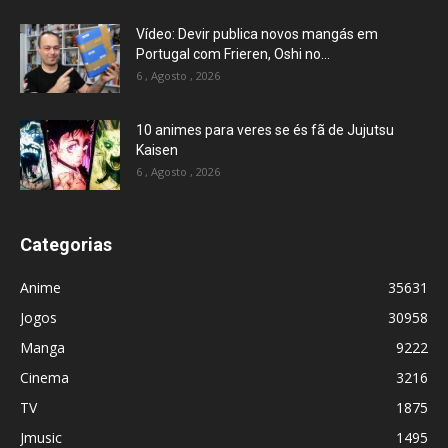
Vídeo: Devir publica novos mangás em
Portugal com Frieren, Oshi no...
6 , Agosto , 2026
10 animes para veres se és fã de Jujutsu
Kaisen
6 , Agosto , 2026
Categorias
Anime
35631
Jogos
30958
Manga
9222
Cinema
3216
TV
1875
Jmusic
1495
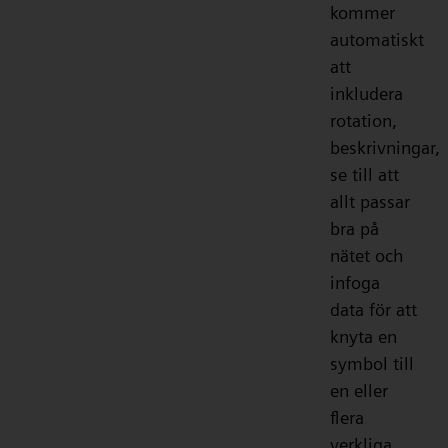
kommer
automatiskt
att
inkludera
rotation,
beskrivningar,
se till att
allt passar
bra på
nätet och
infoga
data för att
knyta en
symbol till
en eller
flera
verkliga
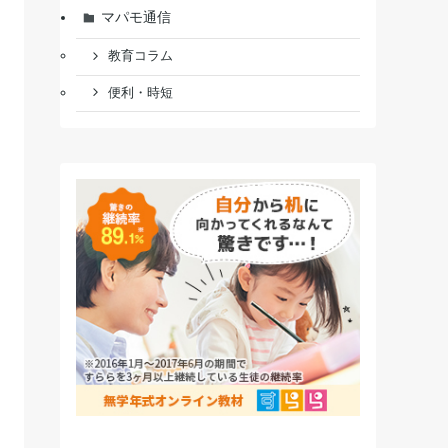
マパモ通信
教育コラム
便利・時短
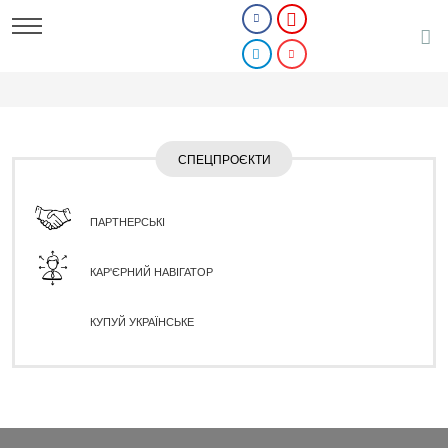
СПЕЦПРОЄКТИ
ПАРТНЕРСЬКІ
КАР'ЄРНИЙ НАВІГАТОР
КУПУЙ УКРАЇНСЬКЕ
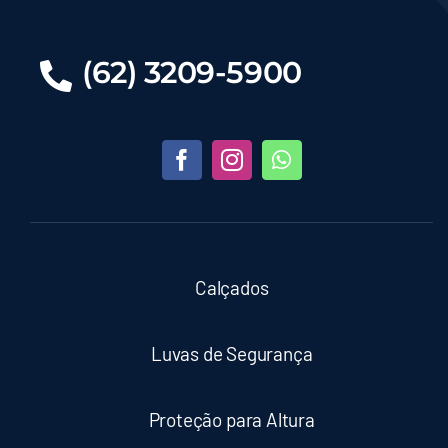
(62) 3209-5900
Calçados
Luvas de Segurança
Proteção para Altura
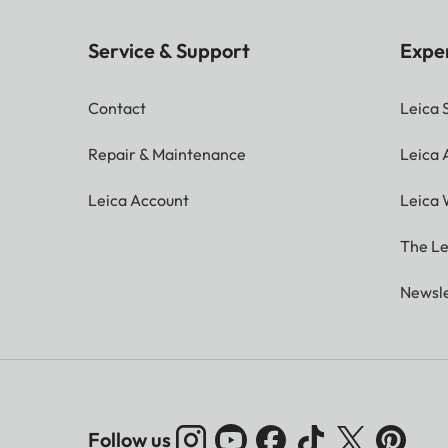
Service & Support
Expe
Contact
Leica 
Repair & Maintenance
Leica
Leica Account
Leica 
The Le
Newsle
Follow us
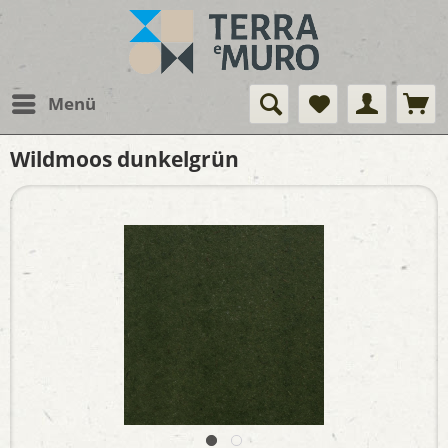
Menü
Wildmoos dunkelgrün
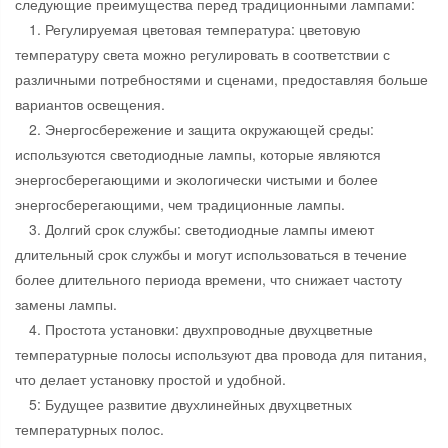
следующие преимущества перед традиционными лампами:
1. Регулируемая цветовая температура: цветовую
температуру света можно регулировать в соответствии с
различными потребностями и сценами, предоставляя больше
вариантов освещения.
2. Энергосбережение и защита окружающей среды:
используются светодиодные лампы, которые являются
энергосберегающими и экологически чистыми и более
энергосберегающими, чем традиционные лампы.
3. Долгий срок службы: светодиодные лампы имеют
длительный срок службы и могут использоваться в течение
более длительного периода времени, что снижает частоту
замены лампы.
4. Простота установки: двухпроводные двухцветные
температурные полосы используют два провода для питания,
что делает установку простой и удобной.
5: Будущее развитие двухлинейных двухцветных
температурных полос.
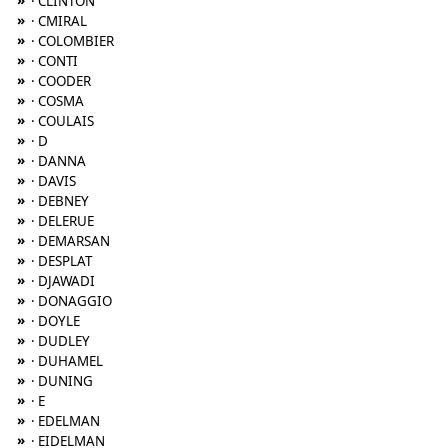
»
· CLINTON
»
· CMIRAL
»
· COLOMBIER
»
· CONTI
»
· COODER
»
· COSMA
»
· COULAIS
»
· D
»
· DANNA
»
· DAVIS
»
· DEBNEY
»
· DELERUE
»
· DEMARSAN
»
· DESPLAT
»
· DJAWADI
»
· DONAGGIO
»
· DOYLE
»
· DUDLEY
»
· DUHAMEL
»
· DUNING
»
· E
»
· EDELMAN
»
· EIDELMAN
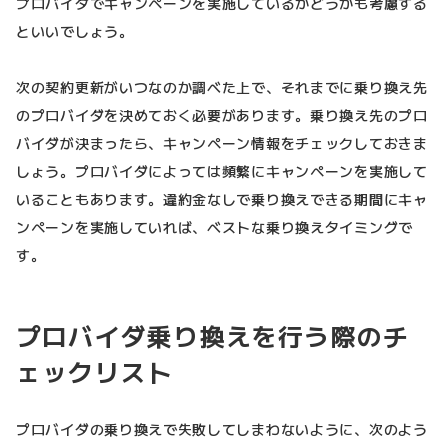
プロバイダでキャンペーンを実施しているかどうかも考慮する
といいでしょう。
次の契約更新がいつなのか調べた上で、それまでに乗り換え先
のプロバイダを決めておく必要があります。乗り換え先のプロ
バイダが決まったら、キャンペーン情報をチェックしておきま
しょう。プロバイダによっては頻繁にキャンペーンを実施して
いることもあります。違約金なしで乗り換えできる期間にキャ
ンペーンを実施していれば、ベストな乗り換えタイミングで
す。
プロバイダ乗り換えを行う際のチ
ェックリスト
プロバイダの乗り換えで失敗してしまわないように、次のよう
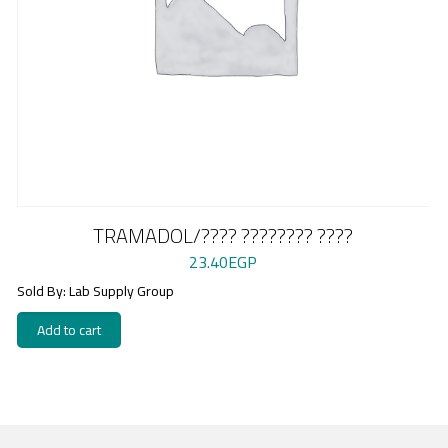
TRAMADOL/???? ???????? ????
23.40
EGP
Sold By: Lab Supply Group
Add to cart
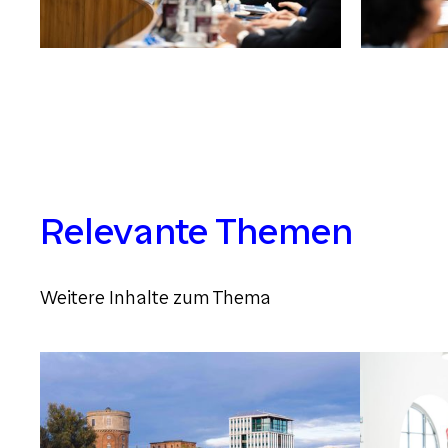
Relevante Themen
Weitere Inhalte zum Thema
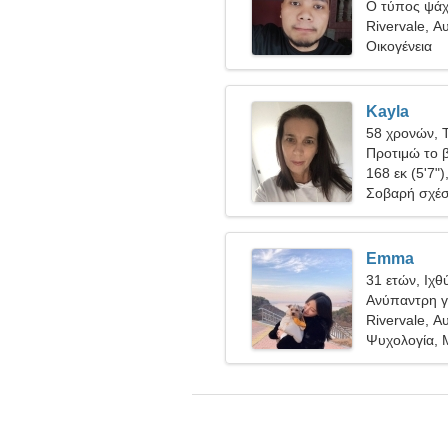
Ο τύπος ψάχν
Rivervale, Α
Οικογένεια
Kayla
58 χρονών, 
Προτιμώ το β
168 εκ (5'7")
Σοβαρή σχέ
Emma
31 ετών, Ιχθ
Ανύπαντρη γ
Rivervale, Α
Ψυχολογία, 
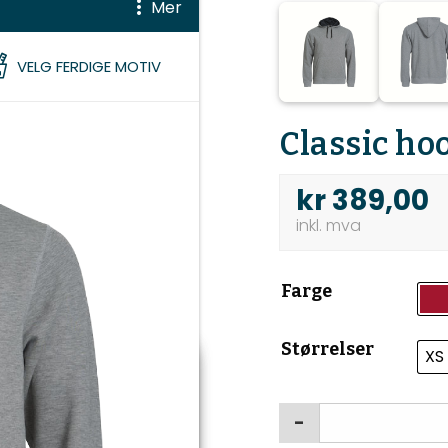
Mer
VELG FERDIGE MOTIV
BEHANDLE LAG
Classic ho
kr
389,00
Farge
Størrelser
XS
-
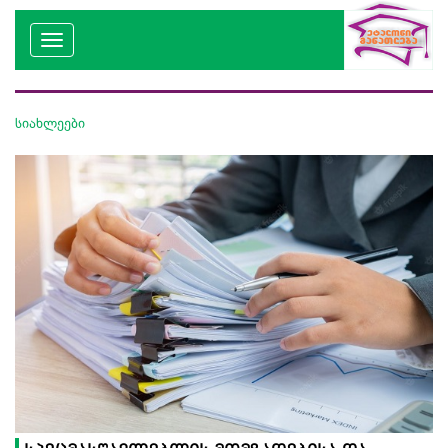
სიახლეები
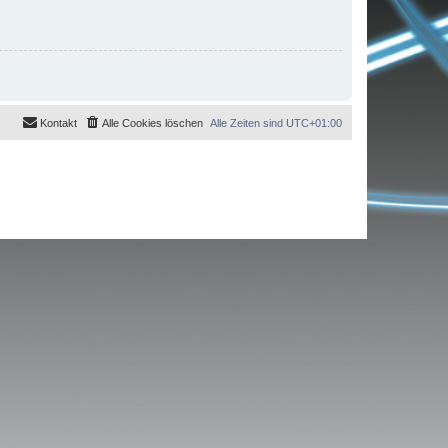
Kontakt
Alle Cookies löschen
Alle Zeiten sind
UTC+01:00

+ + + +

## Prompt
Copy the data verbatim, skipping any image it holds.

## Answer space
Vídeo: Devir publica novos mangás em
Portugal com Frieren, Oshi no...
6 , Agosto , 2026
10 animes para veres se és fã de Jujutsu
Kaisen
6 , Agosto , 2026
Categorias
Anime
35631
Jogos
30958
Manga
9222
Cinema
3216
TV
1875
Jmusic
1495
kommer
automatiskt
att
inkludera
rotation,
beskrivningar,
se till att
allt passar
bra på
nätet och
infoga
data för att
knyta en
symbol till
en eller
flera
verkliga
マパモ通信
教育コラム
便利・時短
СПЕЦПРОЄКТИ
ПАРТНЕРСЬКІ
КАР'ЄРНИЙ НАВІГАТОР
КУПУЙ УКРАЇНСЬКЕ
(62) 3209-5900
Calçados
Luvas de Segurança
Proteção para Altura
Service & Support
Expe
Contact
Leica 
Repair & Maintenance
Leica
Leica Account
Leica 
The Le
Newsle
Follow us
Menü
Wildmoos dunkelgrün
следующие преимущества перед традиционными лампами:
1. Регулируемая цветовая температура: цветовую
температуру света можно регулировать в соответствии с
различными потребностями и сценами, предоставляя больше
вариантов освещения.
2. Энергосбережение и защита окружающей среды:
используются светодиодные лампы, которые являются
энергосберегающими и экологически чистыми и более
энергосберегающими, чем традиционные лампы.
3. Долгий срок службы: светодиодные лампы имеют
длительный срок службы и могут использоваться в течение
более длительного периода времени, что снижает частоту
замены лампы.
4. Простота установки: двухпроводные двухцветные
температурные полосы используют два провода для питания,
что делает установку простой и удобной.
5: Будущее развитие двухлинейных двухцветных
температурных полос.
»
· CLINTON
»
· CMIRAL
»
· COLOMBIER
»
· CONTI
»
· COODER
»
· COSMA
»
· COULAIS
»
· D
»
· DANNA
»
· DAVIS
»
· DEBNEY
»
· DELERUE
»
· DEMARSAN
»
· DESPLAT
»
· DJAWADI
»
· DONAGGIO
»
· DOYLE
»
· DUDLEY
»
· DUHAMEL
»
· DUNING
»
· E
»
· EDELMAN
»
· EIDELMAN
プロバイダでキャンペーンを実施しているかどうかも考慮する
といいでしょう。
次の契約更新がいつなのか調べた上で、それまでに乗り換え先
のプロバイダを決めておく必要があります。乗り換え先のプロ
バイダが決まったら、キャンペーン情報をチェックしておきま
しょう。プロバイダによっては頻繁にキャンペーンを実施して
いることもあります。違約金なしで乗り換えできる期間にキャ
ンペーンを実施していれば、ベストな乗り換えタイミングで
す。
プロバイダ乗り換えを行う際のチ
ェックリスト
プロバイダの乗り換えで失敗してしまわないように、次のよう
TRAMADOL/???? ???????? ????
23.40
EGP
Sold By: Lab Supply Group
Add to cart
Relevante Themen
Weitere Inhalte zum Thema
Ο τύπος ψάχν
Rivervale, Α
Οικογένεια
Kayla
58 χρονών, 
Προτιμώ το β
168 εκ (5'7")
Σοβαρή σχέ
Emma
31 ετών, Ιχθ
Ανύπαντρη γ
Rivervale, Α
Ψυχολογία, 
Mer
VELG FERDIGE MOTIV
BEHANDLE LAG
Classic ho
kr
389,00
Farge
Størrelser
XS
-
სიახლეები
Kontakt
Alle Cookies löschen
Alle Zeiten sind
UTC+01:00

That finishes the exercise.